[Stored data]
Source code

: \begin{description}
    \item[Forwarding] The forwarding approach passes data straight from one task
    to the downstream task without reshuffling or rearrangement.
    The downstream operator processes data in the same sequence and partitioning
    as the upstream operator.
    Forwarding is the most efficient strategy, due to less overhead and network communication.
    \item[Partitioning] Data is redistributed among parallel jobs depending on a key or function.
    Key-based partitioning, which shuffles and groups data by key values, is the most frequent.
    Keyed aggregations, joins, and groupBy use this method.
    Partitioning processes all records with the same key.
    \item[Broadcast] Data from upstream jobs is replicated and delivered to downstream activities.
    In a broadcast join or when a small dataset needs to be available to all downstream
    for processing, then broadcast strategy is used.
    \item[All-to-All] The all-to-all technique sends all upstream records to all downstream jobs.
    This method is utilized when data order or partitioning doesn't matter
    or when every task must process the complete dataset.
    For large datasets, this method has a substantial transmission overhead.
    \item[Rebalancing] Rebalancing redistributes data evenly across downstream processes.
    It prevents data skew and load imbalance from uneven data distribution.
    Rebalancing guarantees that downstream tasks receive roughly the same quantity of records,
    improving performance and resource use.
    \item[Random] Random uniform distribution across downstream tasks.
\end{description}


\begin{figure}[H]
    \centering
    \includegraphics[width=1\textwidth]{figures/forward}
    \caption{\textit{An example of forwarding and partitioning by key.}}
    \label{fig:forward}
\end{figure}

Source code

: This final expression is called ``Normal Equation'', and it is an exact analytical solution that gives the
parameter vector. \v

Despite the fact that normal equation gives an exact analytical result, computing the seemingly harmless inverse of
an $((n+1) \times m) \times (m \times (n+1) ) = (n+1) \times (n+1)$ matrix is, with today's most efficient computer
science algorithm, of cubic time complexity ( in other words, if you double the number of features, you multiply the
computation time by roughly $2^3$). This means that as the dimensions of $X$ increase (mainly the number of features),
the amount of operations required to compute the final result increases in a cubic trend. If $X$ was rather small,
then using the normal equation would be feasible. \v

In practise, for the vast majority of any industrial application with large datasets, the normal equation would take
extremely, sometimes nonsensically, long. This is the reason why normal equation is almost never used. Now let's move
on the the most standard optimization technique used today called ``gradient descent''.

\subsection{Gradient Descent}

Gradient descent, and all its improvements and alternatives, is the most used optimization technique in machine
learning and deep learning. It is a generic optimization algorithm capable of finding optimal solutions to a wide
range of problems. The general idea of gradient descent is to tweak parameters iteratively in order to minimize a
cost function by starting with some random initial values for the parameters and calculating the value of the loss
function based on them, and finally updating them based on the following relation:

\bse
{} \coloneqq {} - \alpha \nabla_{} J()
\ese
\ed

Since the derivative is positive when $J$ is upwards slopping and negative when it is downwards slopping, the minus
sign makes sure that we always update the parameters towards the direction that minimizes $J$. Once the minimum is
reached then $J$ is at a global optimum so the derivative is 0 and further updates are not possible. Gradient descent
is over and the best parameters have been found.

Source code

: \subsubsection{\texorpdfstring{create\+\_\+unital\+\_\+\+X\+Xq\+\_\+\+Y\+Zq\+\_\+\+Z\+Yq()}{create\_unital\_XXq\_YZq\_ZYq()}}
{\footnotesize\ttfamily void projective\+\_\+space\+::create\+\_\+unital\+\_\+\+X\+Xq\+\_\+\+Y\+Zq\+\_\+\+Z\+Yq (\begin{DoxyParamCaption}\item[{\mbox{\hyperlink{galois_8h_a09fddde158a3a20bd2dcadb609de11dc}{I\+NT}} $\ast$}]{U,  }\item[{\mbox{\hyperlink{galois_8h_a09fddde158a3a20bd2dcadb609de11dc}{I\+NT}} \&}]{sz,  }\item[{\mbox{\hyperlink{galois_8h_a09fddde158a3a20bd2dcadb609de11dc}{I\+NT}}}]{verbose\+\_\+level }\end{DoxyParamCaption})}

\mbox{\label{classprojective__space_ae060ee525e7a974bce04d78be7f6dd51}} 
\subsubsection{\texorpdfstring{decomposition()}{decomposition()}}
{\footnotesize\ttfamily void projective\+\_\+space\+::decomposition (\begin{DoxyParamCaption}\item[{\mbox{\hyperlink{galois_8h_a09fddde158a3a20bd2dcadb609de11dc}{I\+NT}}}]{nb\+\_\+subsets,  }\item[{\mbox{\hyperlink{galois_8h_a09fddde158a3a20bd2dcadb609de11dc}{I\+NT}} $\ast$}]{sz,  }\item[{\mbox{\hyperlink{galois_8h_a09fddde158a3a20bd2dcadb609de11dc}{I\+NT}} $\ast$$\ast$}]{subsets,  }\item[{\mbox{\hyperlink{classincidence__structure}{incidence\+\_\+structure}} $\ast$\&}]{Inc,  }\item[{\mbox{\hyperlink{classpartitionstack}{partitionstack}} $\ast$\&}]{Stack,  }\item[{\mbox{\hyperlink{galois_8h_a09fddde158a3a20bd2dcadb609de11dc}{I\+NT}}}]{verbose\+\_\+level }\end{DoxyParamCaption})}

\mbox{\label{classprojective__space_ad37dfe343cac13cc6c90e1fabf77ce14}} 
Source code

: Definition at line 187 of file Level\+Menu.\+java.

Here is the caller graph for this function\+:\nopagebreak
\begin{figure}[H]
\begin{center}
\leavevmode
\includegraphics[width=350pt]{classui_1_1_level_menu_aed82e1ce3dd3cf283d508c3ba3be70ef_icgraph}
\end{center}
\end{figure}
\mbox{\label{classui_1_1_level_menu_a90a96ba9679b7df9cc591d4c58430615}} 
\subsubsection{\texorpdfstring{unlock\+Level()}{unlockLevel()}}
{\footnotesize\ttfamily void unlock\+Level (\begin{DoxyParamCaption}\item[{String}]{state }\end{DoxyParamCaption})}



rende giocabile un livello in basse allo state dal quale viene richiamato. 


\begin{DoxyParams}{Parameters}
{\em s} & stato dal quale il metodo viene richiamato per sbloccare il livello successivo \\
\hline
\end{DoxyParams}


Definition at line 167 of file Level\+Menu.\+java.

What the exercise asks: Once you have counted the lines of the records holding the string "unlock", state that number with no other words.

Task response: 2